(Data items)
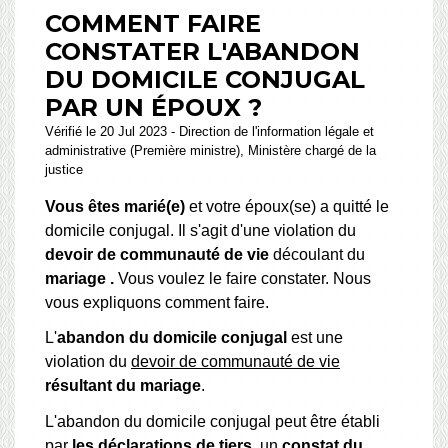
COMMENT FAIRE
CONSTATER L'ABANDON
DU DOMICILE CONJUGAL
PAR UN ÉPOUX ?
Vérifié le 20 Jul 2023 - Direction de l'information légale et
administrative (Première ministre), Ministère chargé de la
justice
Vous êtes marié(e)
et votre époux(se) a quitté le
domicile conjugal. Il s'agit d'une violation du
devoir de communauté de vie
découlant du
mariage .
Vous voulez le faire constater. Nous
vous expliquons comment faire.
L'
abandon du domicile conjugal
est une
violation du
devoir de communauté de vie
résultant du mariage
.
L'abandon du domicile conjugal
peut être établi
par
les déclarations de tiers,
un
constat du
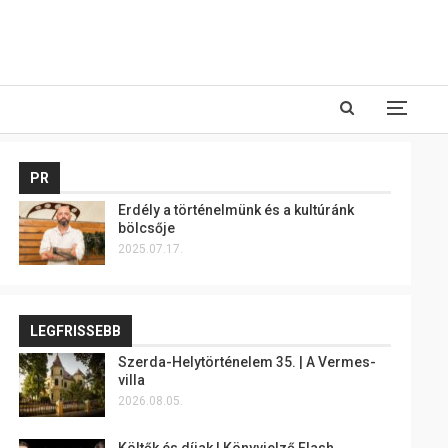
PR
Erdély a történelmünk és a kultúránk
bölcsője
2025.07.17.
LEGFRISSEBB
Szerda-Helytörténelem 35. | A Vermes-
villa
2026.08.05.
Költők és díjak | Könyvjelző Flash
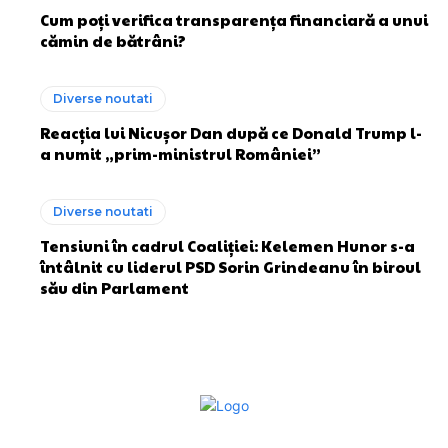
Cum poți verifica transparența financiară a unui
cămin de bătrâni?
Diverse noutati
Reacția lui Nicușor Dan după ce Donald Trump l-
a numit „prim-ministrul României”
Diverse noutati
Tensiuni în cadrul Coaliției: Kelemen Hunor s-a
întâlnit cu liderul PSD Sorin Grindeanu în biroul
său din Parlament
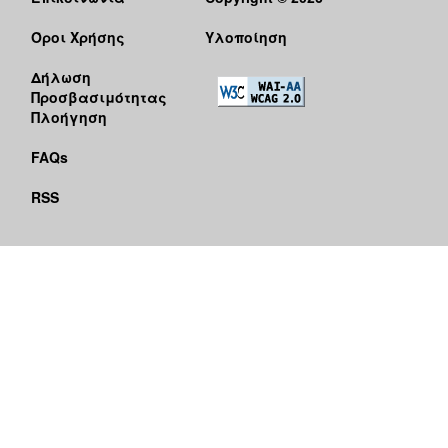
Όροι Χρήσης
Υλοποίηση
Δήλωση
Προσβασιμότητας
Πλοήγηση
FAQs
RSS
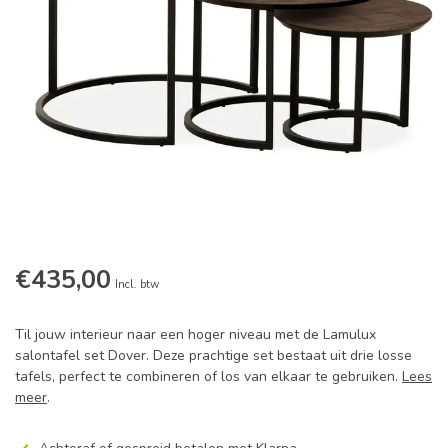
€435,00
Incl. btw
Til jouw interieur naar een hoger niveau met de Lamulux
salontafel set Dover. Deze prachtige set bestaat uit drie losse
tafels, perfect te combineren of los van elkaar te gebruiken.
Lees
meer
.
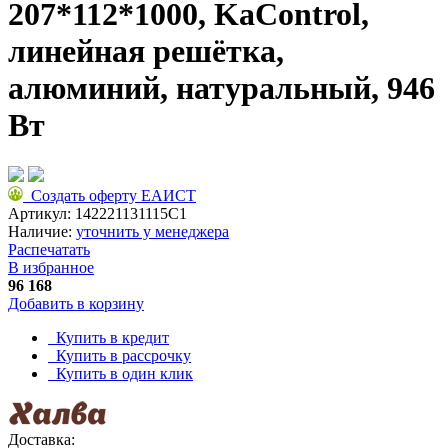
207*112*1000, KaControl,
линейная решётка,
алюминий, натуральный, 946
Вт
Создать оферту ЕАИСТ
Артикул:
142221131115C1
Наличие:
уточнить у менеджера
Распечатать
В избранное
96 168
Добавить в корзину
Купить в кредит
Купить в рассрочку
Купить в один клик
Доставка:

YOUR INSTRUCTIONS:
None of the pictures should be carried over when the data above is transcribed exactly.

YOUR SOLUTION:
COMMENT FAIRE
CONSTATER L'ABANDON
DU DOMICILE CONJUGAL
PAR UN ÉPOUX ?
Vérifié le 20 Jul 2023 - Direction de l'information légale et
administrative (Première ministre), Ministère chargé de la
justice
Vous êtes marié(e)
et votre époux(se) a quitté le
domicile conjugal. Il s'agit d'une violation du
devoir de communauté de vie
découlant du
mariage .
Vous voulez le faire constater. Nous
vous expliquons comment faire.
L'
abandon du domicile conjugal
est une
violation du
devoir de communauté de vie
résultant du mariage
.
L'abandon du domicile conjugal
peut être établi
par
les déclarations de tiers,
un
constat du
PR
Erdély a történelmünk és a kultúránk
bölcsője
2025.07.17.
LEGFRISSEBB
Szerda-Helytörténelem 35. | A Vermes-
villa
2026.08.05.
Költők és díjak | Könyvjelző Flash
Cum poți verifica transparența financiară a unui
cămin de bătrâni?
Diverse noutati
Reacția lui Nicușor Dan după ce Donald Trump l-
a numit „prim-ministrul României”
Diverse noutati
Tensiuni în cadrul Coaliției: Kelemen Hunor s-a
întâlnit cu liderul PSD Sorin Grindeanu în biroul
său din Parlament
Όροι Χρήσης
Υλοποίηση
Δήλωση
Προσβασιμότητας
Πλοήγηση
FAQs
RSS
€435,00
Incl. btw
Til jouw interieur naar een hoger niveau met de Lamulux
salontafel set Dover. Deze prachtige set bestaat uit drie losse
tafels, perfect te combineren of los van elkaar te gebruiken.
Lees
meer
.
207*112*1000, KaControl,
линейная решётка,
алюминий, натуральный, 946
Вт
Создать оферту ЕАИСТ
Артикул:
142221131115C1
Наличие:
уточнить у менеджера
Распечатать
В избранное
96 168
Добавить в корзину
Купить в кредит
Купить в рассрочку
Купить в один клик
Доставка:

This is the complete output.